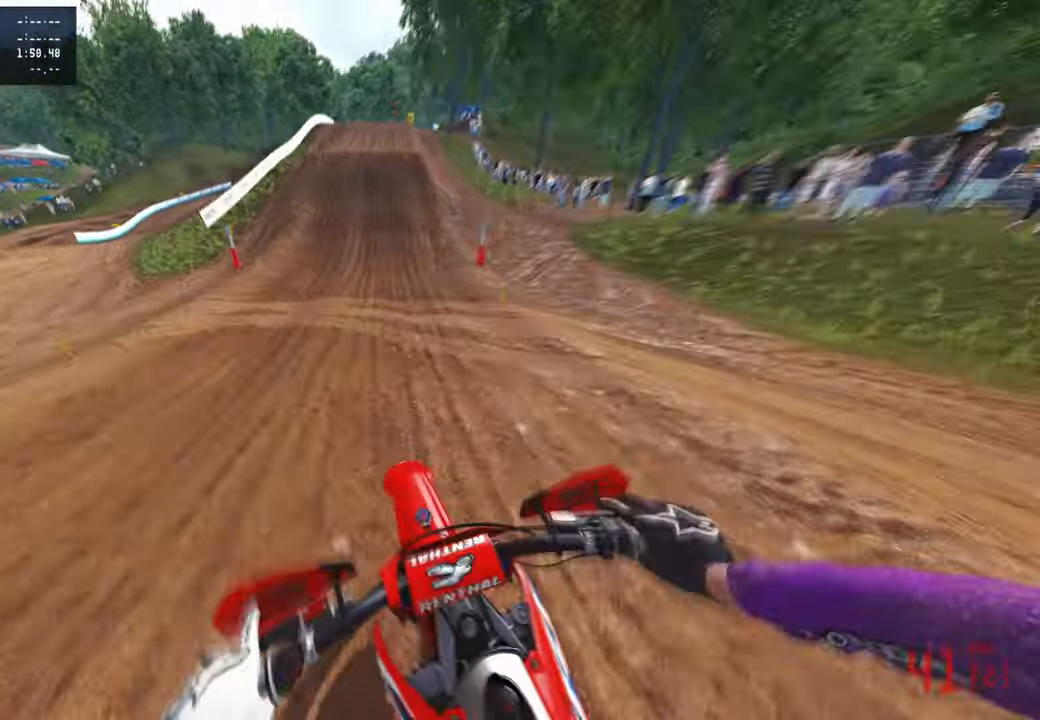
{"buttons": ["R2"], "left_stick": "center", "right_stick": "down", "events": [[84, "R3", "up"]]}
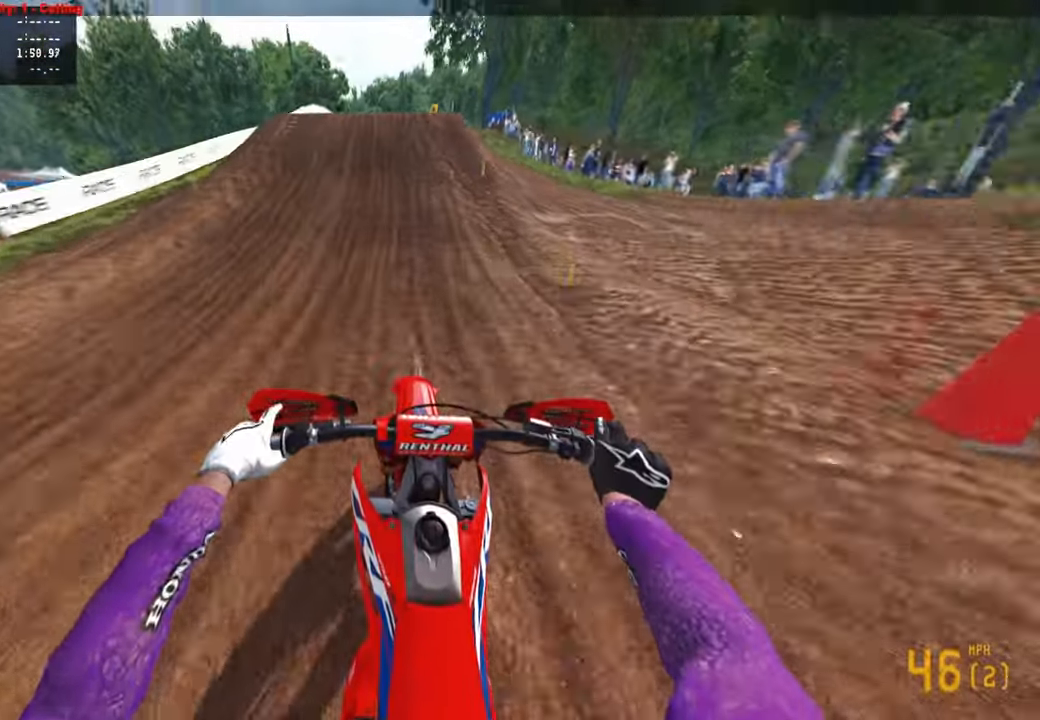
{"buttons": ["R2"], "left_stick": "center", "right_stick": "center", "events": [[134, "R3", "down"], [267, "R3", "up"], [417, "right_stick", "center"]]}
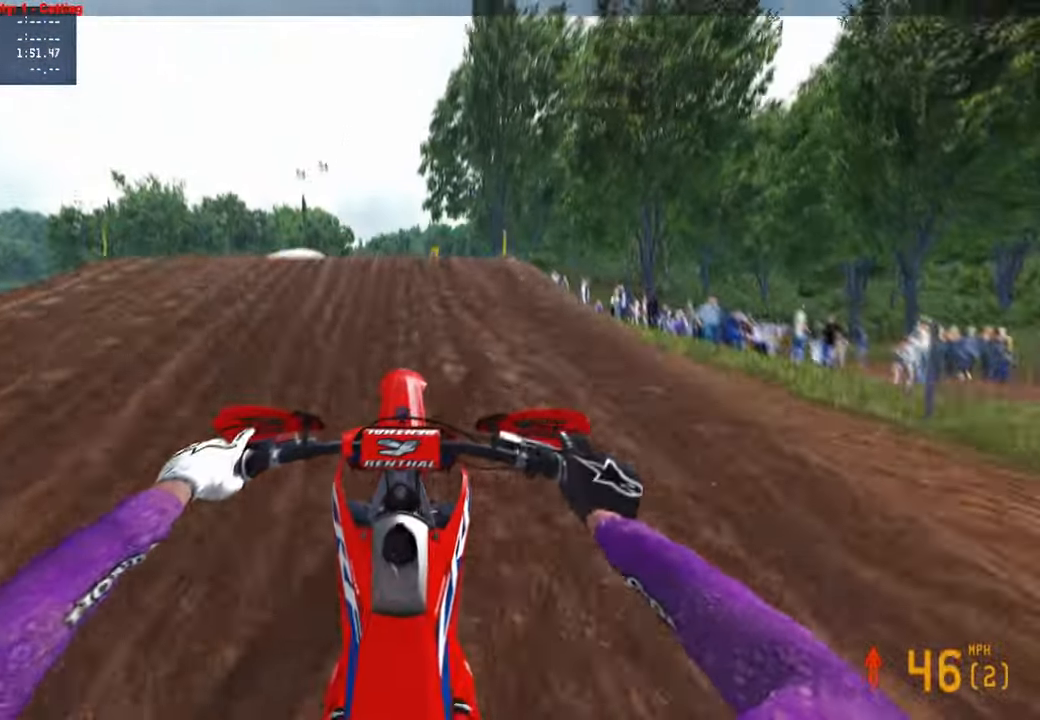
{"buttons": ["R2"], "left_stick": "up-left", "right_stick": "up-right", "events": [[34, "left_stick", "up-right"], [350, "left_stick", "up-left"], [450, "right_stick", "up-right"]]}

════════════════════

● **WORK TASK**
Count the lines of the data above where the string "center" shows up; reply with the number only.

● **EXERCISE OUTPUT**
2